Now, I am told there is a MUCH easier way to implement GUPs and that I only need one LiveUpdate policy for the entire SEPM because of "Explicit Group Update Providers for roaming clients"
BUT here is the problem --- at each site, the network address 10.10.10.0 / 255.255.240.0 is separated into Virtual LANs (VLANs). The GUP 10.10.10.100 is on a separate VLAN 0, and the clients are on different VLANs 1 through 10.
I ignored the fact that there are on VLANs and followed Symantec's directions for creating Explicit GUPs for roaming clients.
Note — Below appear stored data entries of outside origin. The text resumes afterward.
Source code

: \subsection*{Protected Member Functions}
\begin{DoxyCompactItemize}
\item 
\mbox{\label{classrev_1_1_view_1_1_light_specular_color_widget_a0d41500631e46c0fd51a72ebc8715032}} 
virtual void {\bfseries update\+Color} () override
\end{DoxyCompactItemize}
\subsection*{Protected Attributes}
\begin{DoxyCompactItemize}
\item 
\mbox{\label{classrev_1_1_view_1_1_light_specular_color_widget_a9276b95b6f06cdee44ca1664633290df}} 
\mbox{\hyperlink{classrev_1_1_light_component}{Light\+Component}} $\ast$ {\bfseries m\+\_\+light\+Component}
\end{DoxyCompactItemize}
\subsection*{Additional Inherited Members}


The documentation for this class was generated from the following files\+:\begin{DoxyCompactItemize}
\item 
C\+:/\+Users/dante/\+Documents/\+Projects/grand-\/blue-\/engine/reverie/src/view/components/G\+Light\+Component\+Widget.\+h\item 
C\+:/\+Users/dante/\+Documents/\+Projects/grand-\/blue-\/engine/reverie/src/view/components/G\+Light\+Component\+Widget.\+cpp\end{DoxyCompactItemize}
Policies > LiveUpdate > GUP Policy > Server Settings > Group Update Provider > Configure Explicit Group Update Provider List > Add
Client Subnet Network Address: 10.10.10.0
Type: IP Address
IP Address: 10.10.10.100
Port: 2967
After waiting several hours, I go to Monitors > System Logs > Client Activity > Event Source: SYLINK
And the only clients that receive AV defs from GUP 10.10.10.100 is the GUP itself. In other words, the log shows that GUP 10.10.10.100 receive AV definitions from 10.10.10.100.
I'm testing 5 GUPs and they all show this same result, i.e. GUP receives AV definitions from itself!!!!
How to simplify the creation of GUP policies so that I don't have to create individual GUP policies for each site!!!!!!